Goal of the exercise —
Transcribe each line of the material as it is, and drop any picture.

Recorded information —
-----
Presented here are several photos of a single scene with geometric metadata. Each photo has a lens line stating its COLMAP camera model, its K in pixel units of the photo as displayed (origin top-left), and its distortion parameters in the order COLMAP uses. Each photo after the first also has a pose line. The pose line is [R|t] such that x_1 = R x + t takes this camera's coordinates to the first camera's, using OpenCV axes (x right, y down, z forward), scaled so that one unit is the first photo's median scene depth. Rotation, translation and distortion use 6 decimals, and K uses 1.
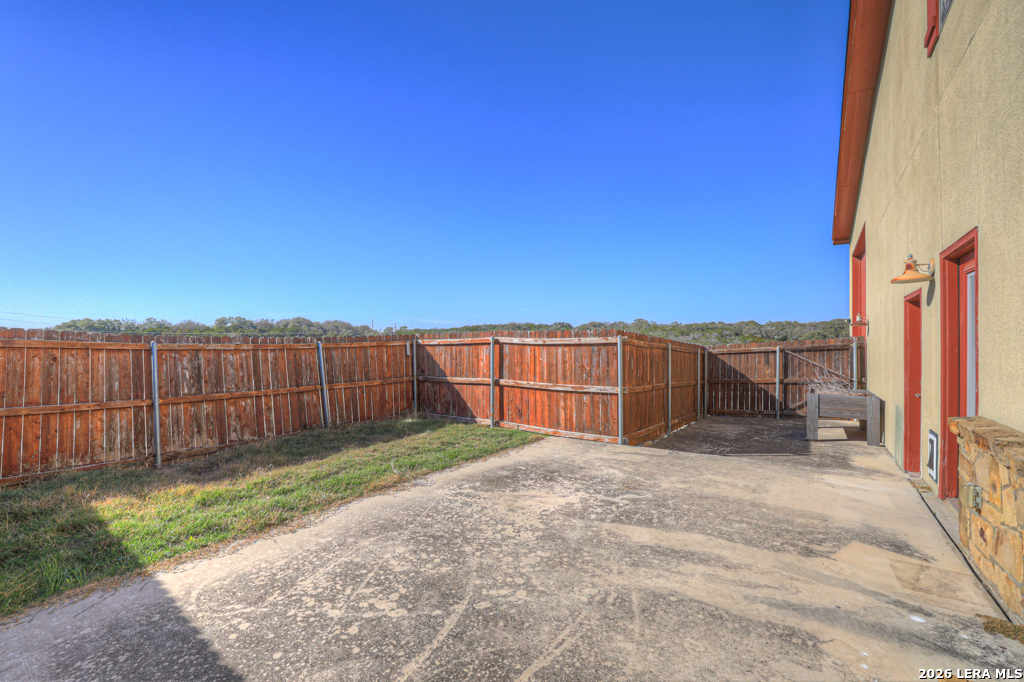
lens RADIAL K [[438.3, 0, 502.4], [0, 438.3, 338.1], [0, 0, 1]] dist [-0.048908, 0.019039]
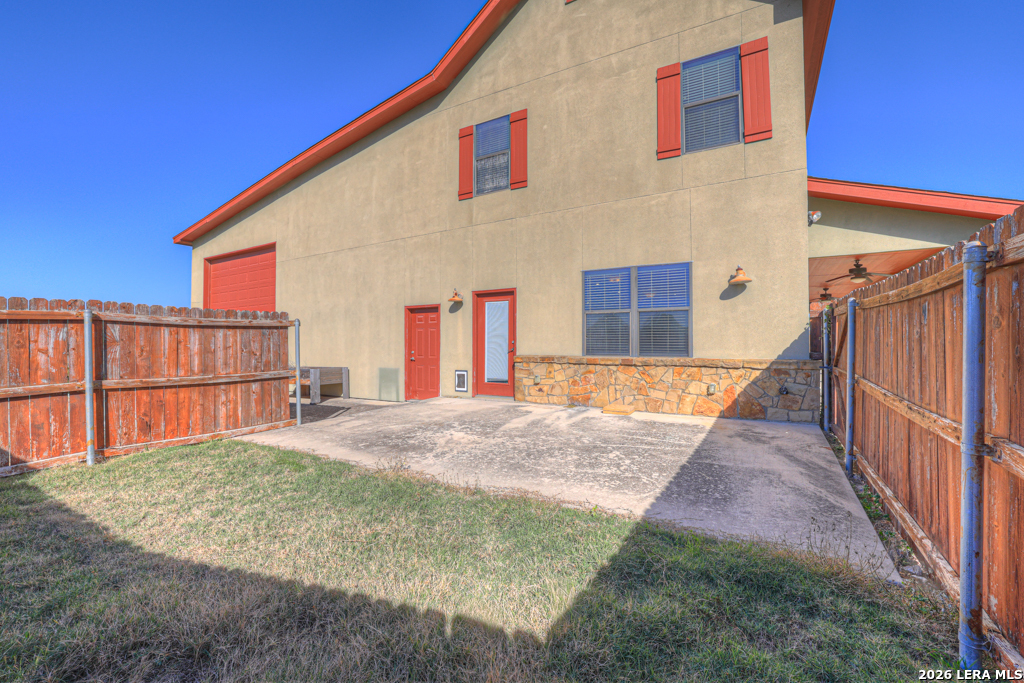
lens RADIAL K [[438.3, 0, 502.4], [0, 438.3, 338.6], [0, 0, 1]] dist [-0.048908, 0.019039]
pose [[-0.085422, 0.001077, 0.996344, -1.301548], [-0.010756, 0.999940, -0.002003, 0.059791], [-0.996287, -0.010888, -0.085405, 0.988383]]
-----
Written reply —
Presented here are several photos of a single scene with geometric metadata. Each photo has a lens line stating its COLMAP camera model, its K in pixel units of the photo as displayed (origin top-left), and its distortion parameters in the order COLMAP uses. Each photo after the first also has a pose line. The pose line is [R|t] such that x_1 = R x + t takes this camera's coordinates to the first camera's, using OpenCV axes (x right, y down, z forward), scaled so that one unit is the first photo's median scene depth. Rotation, translation and distortion use 6 decimals, and K uses 1.
lens RADIAL K [[438.3, 0, 502.4], [0, 438.3, 338.1], [0, 0, 1]] dist [-0.048908, 0.019039]
lens RADIAL K [[438.3, 0, 502.4], [0, 438.3, 338.6], [0, 0, 1]] dist [-0.048908, 0.019039]
pose [[-0.085422, 0.001077, 0.996344, -1.301548], [-0.010756, 0.999940, -0.002003, 0.059791], [-0.996287, -0.010888, -0.085405, 0.988383]]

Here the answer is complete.